Mastodon MAYDAY, MAYDAY - Rebecca Weiner Tompkins - Sensitive Skin Magazine

MAYDAY, MAYDAY

The white rain of petals that fell for a week is done.
What catches now in my hair
are the dried blossoms of the Callery Pear,
startling and crackly, as they float and scatter,
rattling through the trees to the street like
shards of bone sifted in dusty fingers
out of old earth. A young man I know is visiting
his wife’s grave a year after she died
and when he tells me his stories of what
the time has been– “where is your wife now?”
people ask; “dead,” he replies—his recollecting
is what saves me from another sigh for my recent
tiresomely trite grief, the mundane details of my life
which even led me to write: I want to stab myself in the heart
with a knife.

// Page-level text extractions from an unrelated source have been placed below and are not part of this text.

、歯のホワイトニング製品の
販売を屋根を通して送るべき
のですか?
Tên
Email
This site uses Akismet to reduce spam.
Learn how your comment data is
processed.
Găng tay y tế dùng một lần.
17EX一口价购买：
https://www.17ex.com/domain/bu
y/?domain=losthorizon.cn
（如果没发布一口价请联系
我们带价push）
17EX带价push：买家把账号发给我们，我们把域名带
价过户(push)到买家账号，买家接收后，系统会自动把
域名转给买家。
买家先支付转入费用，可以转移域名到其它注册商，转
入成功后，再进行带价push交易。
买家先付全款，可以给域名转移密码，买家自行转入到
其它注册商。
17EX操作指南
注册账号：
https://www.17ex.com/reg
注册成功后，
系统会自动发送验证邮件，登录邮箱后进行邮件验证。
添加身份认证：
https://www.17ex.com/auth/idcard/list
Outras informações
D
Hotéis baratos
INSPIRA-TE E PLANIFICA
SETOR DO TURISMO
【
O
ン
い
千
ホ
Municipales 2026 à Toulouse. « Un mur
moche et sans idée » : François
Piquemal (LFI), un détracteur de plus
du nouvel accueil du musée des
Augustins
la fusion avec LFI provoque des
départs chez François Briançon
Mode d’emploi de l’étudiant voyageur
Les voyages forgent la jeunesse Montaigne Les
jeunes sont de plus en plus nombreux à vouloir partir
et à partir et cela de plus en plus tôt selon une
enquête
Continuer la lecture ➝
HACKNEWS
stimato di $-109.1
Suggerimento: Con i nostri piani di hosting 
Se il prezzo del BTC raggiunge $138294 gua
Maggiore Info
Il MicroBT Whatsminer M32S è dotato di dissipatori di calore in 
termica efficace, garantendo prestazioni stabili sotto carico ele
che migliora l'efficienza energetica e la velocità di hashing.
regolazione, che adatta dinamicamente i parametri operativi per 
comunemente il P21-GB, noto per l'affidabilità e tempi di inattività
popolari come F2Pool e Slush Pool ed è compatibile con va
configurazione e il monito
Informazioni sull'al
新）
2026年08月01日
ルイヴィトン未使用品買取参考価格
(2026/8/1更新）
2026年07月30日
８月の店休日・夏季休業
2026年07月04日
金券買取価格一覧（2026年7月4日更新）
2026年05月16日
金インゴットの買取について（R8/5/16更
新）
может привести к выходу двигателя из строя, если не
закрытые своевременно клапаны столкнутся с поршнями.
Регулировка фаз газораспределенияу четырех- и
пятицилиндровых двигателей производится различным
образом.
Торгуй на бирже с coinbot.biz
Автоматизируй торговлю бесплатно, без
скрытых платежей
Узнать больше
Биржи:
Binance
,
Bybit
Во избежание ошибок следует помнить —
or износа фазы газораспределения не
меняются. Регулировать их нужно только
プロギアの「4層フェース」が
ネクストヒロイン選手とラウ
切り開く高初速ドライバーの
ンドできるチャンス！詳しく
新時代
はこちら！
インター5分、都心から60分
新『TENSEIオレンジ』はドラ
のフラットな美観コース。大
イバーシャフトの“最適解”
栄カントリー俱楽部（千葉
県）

It was that simple and stupid
as I woke up every day newly alone.

This morning after, those falling finished flowers,
the papery circles, parchment yellow, are deep
in the gutters and sidewalk gashes.
They’re so turned, so far removed from
the handfuls of fresh ones I once threw into
the night air and tried to run through
as they drifted sweeter than stars or first snow.

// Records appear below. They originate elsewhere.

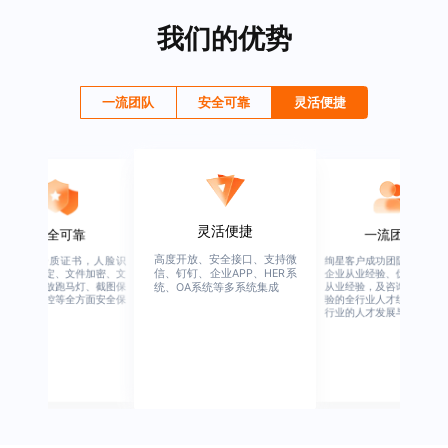
我们的优势
一流团队
安全可靠
灵活便捷
灵活便捷
安全可靠
一流团队
高度开放、安全接口、支持微
行业权威资质证书，人脸识
绚星客户成功团队，由有多
信、钉钉、企业APP、HER系
别、设备绑定、文件加密、文
企业从业经验、优秀培训机
档水印、播放跑马灯、截图保
从业经验，及咨询公司从业
统、OA系统等多系统集成
护、权限管控等全方面安全保
验的全行业人才组成，涉猎
障
行业的人才发展与培养模块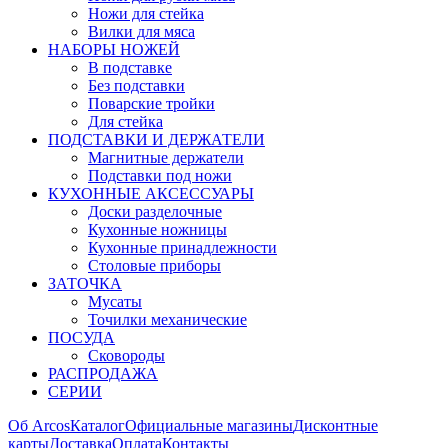
Ножи для стейка
Вилки для мяса
НАБОРЫ НОЖЕЙ
В подставке
Без подставки
Поварские тройки
Для стейка
ПОДСТАВКИ И ДЕРЖАТЕЛИ
Магнитные держатели
Подставки под ножи
КУХОННЫЕ АКСЕССУАРЫ
Доски разделочные
Кухонные ножницы
Кухонные принадлежности
Столовые приборы
ЗАТОЧКА
Мусаты
Точилки механические
ПОСУДА
Сковороды
РАСПРОДАЖА
СЕРИИ
Об Arcos
Каталог
Официальные магазины
Дисконтные
карты
Доставка
Оплата
Контакты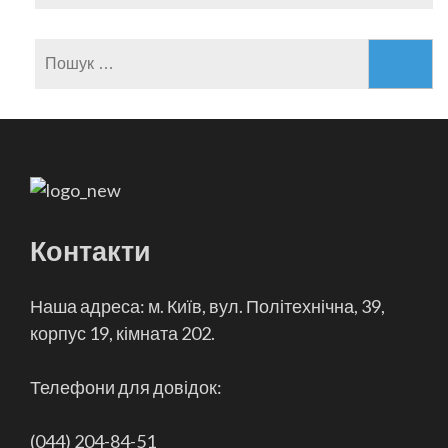
Пошук:
Контакти
Наша адреса: м. Київ, вул. Політехнічна, 39,
корпус 19, кімната 202.
Телефони для довідок:
(044) 204-84-51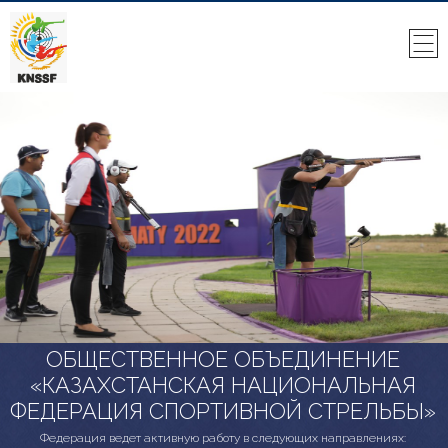
ОБЩЕСТВЕННОЕ ОБЪЕДИНЕНИЕ
«КАЗАХСТАНСКАЯ НАЦИОНАЛЬНАЯ
ФЕДЕРАЦИЯ СПОРТИВНОЙ СТРЕЛЬБЫ»
Федерация ведет активную работу в следующих направлениях:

I am the only one out this early and surprised
to see a small figure, a woman who seems to be
picking through trash, but is actually
crouching outside the iron gate sweeping up
piles of the stiff petals into a sack.
Later she might sort and sell them
in another part of the city as a special tea, a remedy
for heartbreak, or the slightly different heart-
ache, urging those who long for a cure not to resist
the sharp taste, terrible and familiar, going down.